Pakistan building collapse site cleared with 27 dead
Residents reported hearing cracking sounds shortly before the apartment block crumbled around 10:00 am on Friday in Karachi's impoverished Lyari neighborhood, which was once plagued by gang violence and considered one of the most dangerous areas in Pakistan.
'All the bodies trapped under the debris have been recovered, so the search operation has been called off,' the top government official in the district, Javed Nabi Khoso, told AFP.
'The total death toll stands at 27 people.'
Authorities said the building had been declared unsafe and eviction notices were sent to occupants between 2022 and 2024, but landlords and some residents told AFP they had not received them.
Twenty of the victims were Hindus, according to Sundeep Maheshewari, an activist in the minority community.
'Most of the families are very poor,' he told AFP.
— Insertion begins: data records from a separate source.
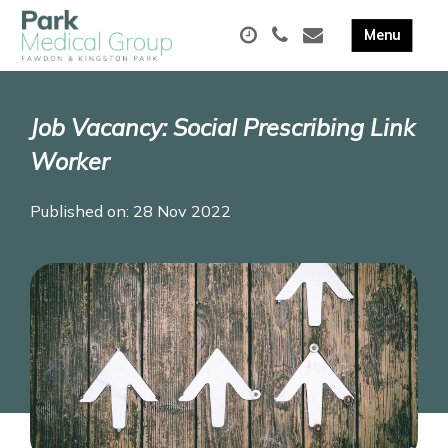
Job Vacancy: Social Prescribing Link
Worker
Published on: 28 Nov 2022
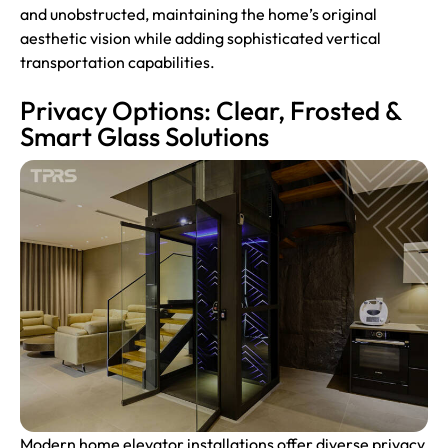
and unobstructed, maintaining the home’s original
aesthetic vision while adding sophisticated vertical
transportation capabilities.
Privacy Options: Clear, Frosted &
Smart Glass Solutions
Modern home elevator installations offer diverse privacy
Government official Khoso said that five out of more than 50 more dangerous buildings in his district have been evacuated since Saturday.
'The operation has been initiated and will continue until all such buildings are evacuated,' he said.
Roof and building collapses are common across Pakistan, mainly because of poor safety standards and shoddy construction materials in the South Asian country of more than 240 million people.
But Karachi, home to more than 20 million, is especially notorious for poor construction, illegal extensions, aging infrastructure, overcrowding, and lax enforcement of building regulations.